Studies have shown that when knowledge sharing and collaborative systems are used effectively, they can raise knowledge workers productivity by 20 to 25 percent. Moreover, enterprise-wide collaboration systems are predicted to become the primary communication and decision-making channel for organizations in the future. Despite the growth in the number of online knowledge sharing systems, Gartner estimates that 80 percent of knowledge sharing efforts will "not achieve the intended benefits due to inadequate leadership and an overemphasis on technology.”
I recently completed a nine month long research project as part of my graduate work with Northwestern's MSLOC program designed to understand how an individual's knowledge sharing behavior within an online community is influenced by their level of trust and/or perceived safety within their organization. The following are insights from my research, analysis and subsequent reflections. I hope these results can help you with your knowledge sharing efforts in your communities.
How this study came about
Both theoretical studies and real world knowledge sharing practices have demonstrated that merely providing a forum is not enough to drive an individual’s knowledge sharing behavior. The challenge stems from the inherent difficulty of asking individuals to share their knowledge, particularly in the public, and what can be deemed risky, environment of a virtual community. Regardless of the technology chosen, organizations must understand how to successfully deploy social technologies by creating an environment conducive to knowledge sharing.
Psychological safety, or your sense of being able to show yourself without fear, and institutional trust, your willingness to be vulnerable to the actions of another, have been shown to influence knowledge sharing behavior. To build on previous research, my study was designed to test the relationships between knowledge sharing behavior, psychological safety and institutional trust from the perspective of individuals using online communities within organizations. Furthermore, the study was designed to potentially provide insights into ways that organizations can encourage knowledge sharing behavior.
Findings and interpretations
Trust is a must
The clearest finding from this study is that institutional trust has a strong relationship with both psychological safety and knowledge sharing behavior. Institutional trust was the only measure correlated with all other measures and institutional trust provided the study’s sole correlation to knowledge sharing behavior.
The silent player
While a key hypothesis of the study was that psychological safety would have a direct and positive relationship with knowledge sharing behavior the data analyzed did not support this hypothesis. Instead, the data revealed an indirect and discrete role played by psychological safety in shaping an individual's level of trust and subsequent willingness to share their knowledge.
It’s not about me
Another key finding to emerge was the idea that individual knowledge sharing behavior is greatly influenced by environmental factors and not personality traits. An individual’s self-consciousness was not found to influence their knowledge sharing behavior. Instead, an individual's sense that their peers and manager supported the online community, their perception of others’ benevolence (or goodwill) within the community, and their organization's norm of sharing were found to influence knowledge sharing behavior.
These findings demonstrate that an individual’s knowledge sharing behavior is more strongly influenced by the values, cues and perceptions derived from external influences (such as managers, peers, and organizational norms) than by personal preferences or self-consciousness.
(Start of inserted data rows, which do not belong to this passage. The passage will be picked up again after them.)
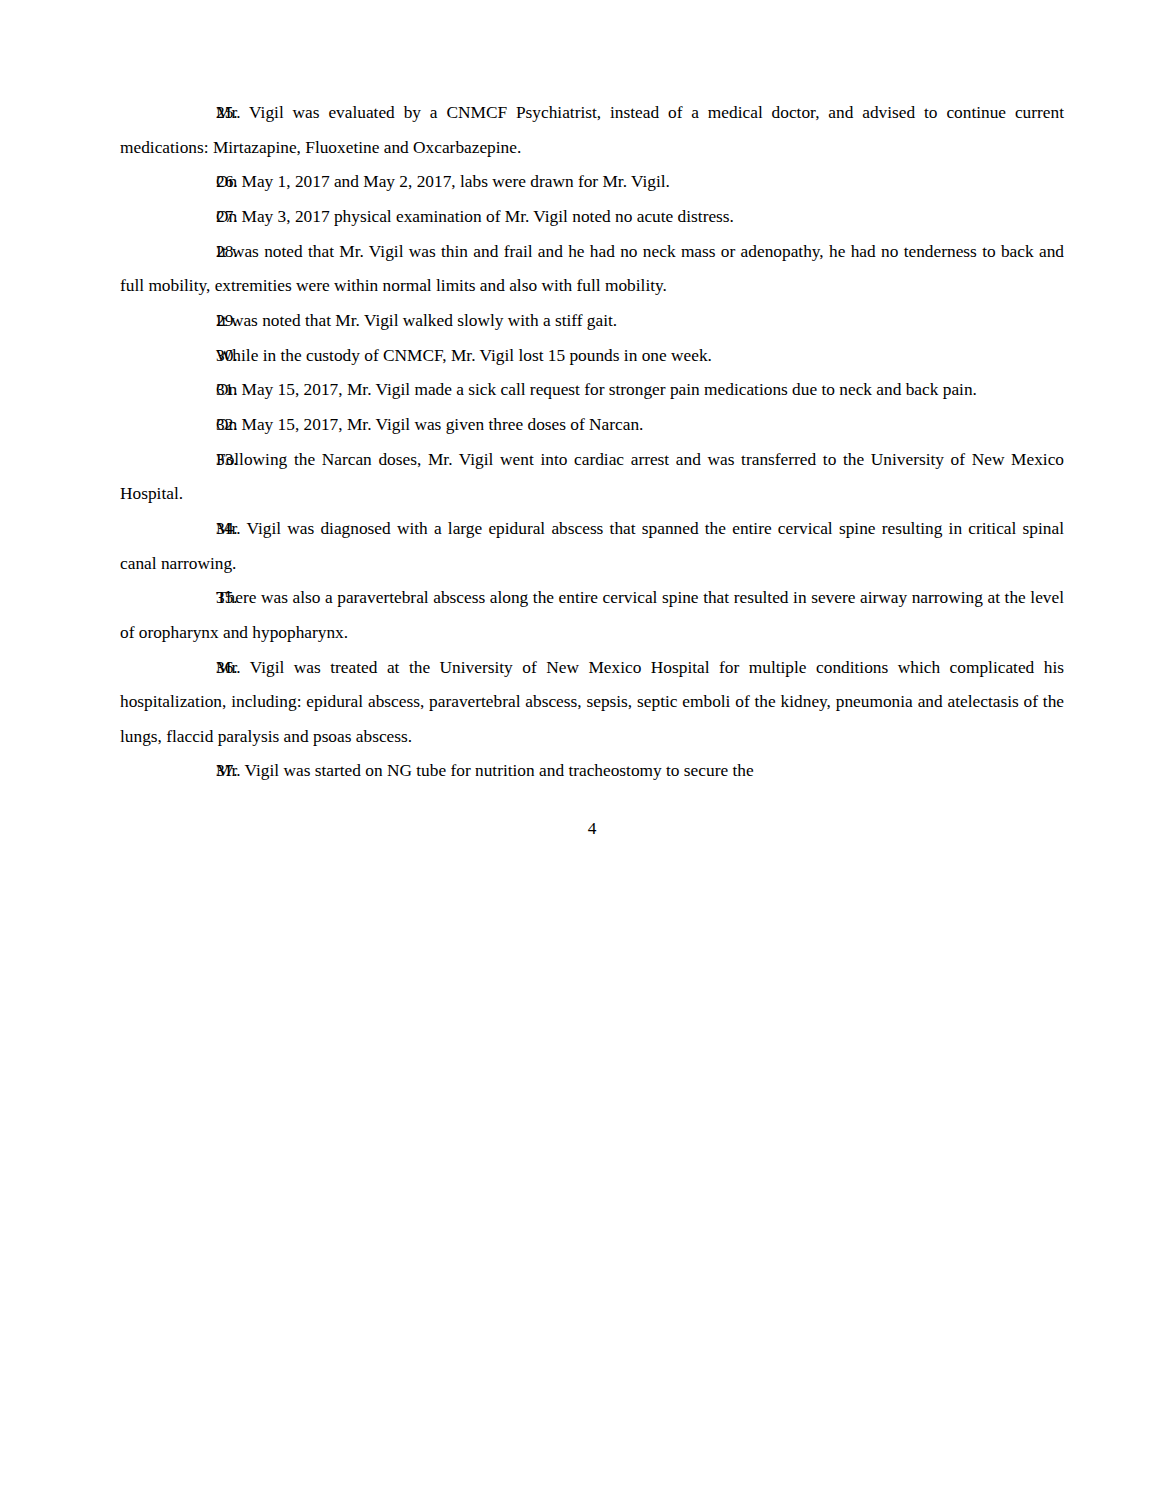25. Mr. Vigil was evaluated by a CNMCF Psychiatrist, instead of a medical doctor, and advised to continue current medications: Mirtazapine, Fluoxetine and Oxcarbazepine.
26. On May 1, 2017 and May 2, 2017, labs were drawn for Mr. Vigil.
27. On May 3, 2017 physical examination of Mr. Vigil noted no acute distress.
28. It was noted that Mr. Vigil was thin and frail and he had no neck mass or adenopathy, he had no tenderness to back and full mobility, extremities were within normal limits and also with full mobility.
29. It was noted that Mr. Vigil walked slowly with a stiff gait.
30. While in the custody of CNMCF, Mr. Vigil lost 15 pounds in one week.
31. On May 15, 2017, Mr. Vigil made a sick call request for stronger pain medications due to neck and back pain.
32. On May 15, 2017, Mr. Vigil was given three doses of Narcan.
33. Following the Narcan doses, Mr. Vigil went into cardiac arrest and was transferred to the University of New Mexico Hospital.
34. Mr. Vigil was diagnosed with a large epidural abscess that spanned the entire cervical spine resulting in critical spinal canal narrowing.
35. There was also a paravertebral abscess along the entire cervical spine that resulted in severe airway narrowing at the level of oropharynx and hypopharynx.
36. Mr. Vigil was treated at the University of New Mexico Hospital for multiple conditions which complicated his hospitalization, including: epidural abscess, paravertebral abscess, sepsis, septic emboli of the kidney, pneumonia and atelectasis of the lungs, flaccid paralysis and psoas abscess.
37. Mr. Vigil was started on NG tube for nutrition and tracheostomy to secure the
4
This is further supported by the themes that emerged from the qualitative analyses, as the most cited reason for sharing knowledge was to help others and the most cited barrier was lack of use of the online community.
Interestingly, none of the demographic variables were found to influence knowledge sharing behavior, affirming that environmental aspects influencing an individual’s knowledge sharing behavior go beyond organizational size, tenure, function, platform used, etc.
Implications and recommendations
Given both the predicted rise of and known challenges with implementing knowledge sharing technologies, knowledge sharing practitioners and organizations alike have much to gain from a better understanding of how to drive knowledge sharing behavior, one individual at a time. Those aiming to increase knowledge sharing behavior cannot look at one particular variable as an automatic means of encouraging the desired behavior. While trust is clearly a significant factor, it is influenced by a variety of elements.
This analysis suggests that in seeking to drive knowledge-sharing behavior organizations must evaluate how individuals perceive their environment’s norm of sharing as well as the perceived level of peer support, manager support, and goodwill of others within the online community. These measures can be used to understand an organization’s readiness for a online community before implementation while also providing areas of ongoing evaluation.
Overall, these findings support the notion that knowledge sharing success requires greater emphasis on a climate and leadership that encourage the right behaviors rather than a focus on technology used or individual contributor characteristics.